Around 1.7 million children are now in urgent need of aid in the areas worst-hit by the earthquake in Nepal, according to UNICEF.
According to a press release issued by UNICEF, the children’s organisation revealed the figure as it launched a US$50.35 million appeal to get humanitarian assistance to children and their families amid growing risk of disease outbreaks. The appeal is UNICEF’s portion of a new inter-agency fundraising ask to meet immediate needs over the next three months.
The 7.9 magnitude earthquake has killed almost 5000 people and injured more than 9700. It has also driven tens of thousands of people into open spaces and temporary camps in the Kathmandu valley and the rest of the worst-affected districts.
“The lives of so many children have been torn apart and they are in desperate need of life-saving support, including clean water, shelter and sanitation,” says Tomoo Hozumi, UNICEF Nepal Representative.
"Without a safe water supply, waterborne diseases remain huge risks for children.

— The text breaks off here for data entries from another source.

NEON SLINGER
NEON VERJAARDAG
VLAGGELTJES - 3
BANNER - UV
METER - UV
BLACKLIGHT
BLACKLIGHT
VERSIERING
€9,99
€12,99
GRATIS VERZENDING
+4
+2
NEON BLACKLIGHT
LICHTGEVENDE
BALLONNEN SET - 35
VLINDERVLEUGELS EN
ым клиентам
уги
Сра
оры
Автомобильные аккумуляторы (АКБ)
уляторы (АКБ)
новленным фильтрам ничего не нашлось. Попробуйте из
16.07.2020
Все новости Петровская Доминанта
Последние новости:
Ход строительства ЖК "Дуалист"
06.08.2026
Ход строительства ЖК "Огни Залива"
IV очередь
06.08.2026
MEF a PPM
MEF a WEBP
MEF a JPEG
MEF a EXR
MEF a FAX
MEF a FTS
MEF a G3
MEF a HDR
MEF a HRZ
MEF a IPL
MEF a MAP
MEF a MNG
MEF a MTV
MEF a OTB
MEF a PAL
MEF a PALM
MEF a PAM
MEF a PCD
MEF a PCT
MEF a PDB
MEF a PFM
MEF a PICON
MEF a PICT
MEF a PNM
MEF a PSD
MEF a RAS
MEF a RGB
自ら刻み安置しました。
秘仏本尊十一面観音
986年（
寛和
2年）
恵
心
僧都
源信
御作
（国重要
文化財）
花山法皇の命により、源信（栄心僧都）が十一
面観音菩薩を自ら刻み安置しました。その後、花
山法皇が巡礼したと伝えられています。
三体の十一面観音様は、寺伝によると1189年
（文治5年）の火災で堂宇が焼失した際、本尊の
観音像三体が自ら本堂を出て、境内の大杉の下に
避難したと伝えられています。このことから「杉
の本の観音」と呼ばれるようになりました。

Many families are struggling simply to protect themselves from the sun and rain and we only expect needs to grow in the coming days as we receive more information from remoter areas and the full scale of the disaster becomes more apparent."

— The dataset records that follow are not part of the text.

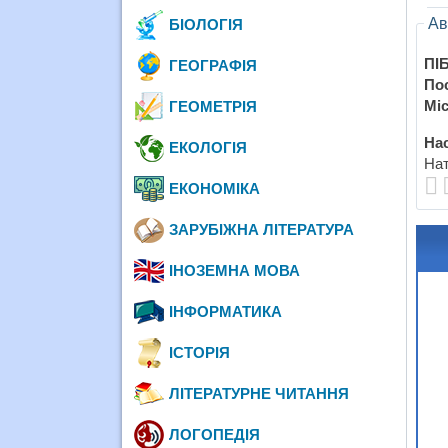
Ав
БІОЛОГІЯ
ПІБ
ГЕОГРАФІЯ
По
Міс
ГЕОМЕТРІЯ
Нас
ЕКОЛОГІЯ
Нат
ЕКОНОМІКА
ЗАРУБІЖНА ЛІТЕРАТУРА
ІНОЗЕМНА МОВА
ІНФОРМАТИКА
ІСТОРІЯ
ЛІТЕРАТУРНЕ ЧИТАННЯ
ЛОГОПЕДІЯ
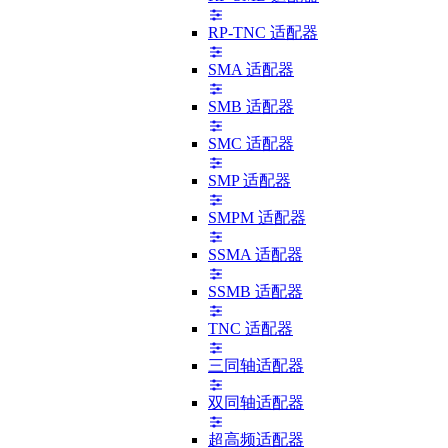
RP-TNC 适配器
SMA 适配器
SMB 适配器
SMC 适配器
SMP 适配器
SMPM 适配器
SSMA 适配器
SSMB 适配器
TNC 适配器
三同轴适配器
双同轴适配器
超高频适配器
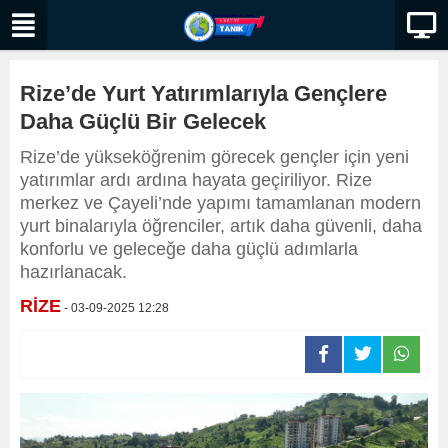
Rize’de Yurt Yatırımlarıyla Gençlere
Daha Güçlü Bir Gelecek
Rize’de yükseköğrenim görecek gençler için yeni
yatırımlar ardı ardına hayata geçiriliyor. Rize
merkez ve Çayeli’nde yapımı tamamlanan modern
yurt binalarıyla öğrenciler, artık daha güvenli, daha
konforlu ve geleceğe daha güçlü adımlarla
hazırlanacak.
RİZE
- 03-09-2025 12:28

UNICEF is working with partners to deliver vital humanitarian assistance including clean water and shelter.
Tents, hygiene kits, water purification tablets and buckets have been dispatched to Gorkha for distribution, the area at the epicentre of the earthquake, where the presence of dead bodies poses the risk of disease outbreak. Vital supplies have also been dispatched to Kavre and Dhading.
UNICEF is delivering water purification tablets, buckets and hygiene kits in Bhaktapur where only 1 in 5 people are estimated to have access to clean water.
Water tankers are distributing clean water to 16 informal camps that have sprung up in the Kathmandu valley.
Teams are identifying and assisting children who have been separated from their families. UNICEF is working with partners to provide psychological support for children living in informal camps who have experienced extreme shock
More than 80 per cent of health facilities in the five most severely affected districts have been extensively damaged, with treatment taking place outside. 274 out of 323 schools assessed in 16 affected districts are either partially or fully damaged – highlighting the need for temporary learning spaces to protect children and allow them to establish a routine.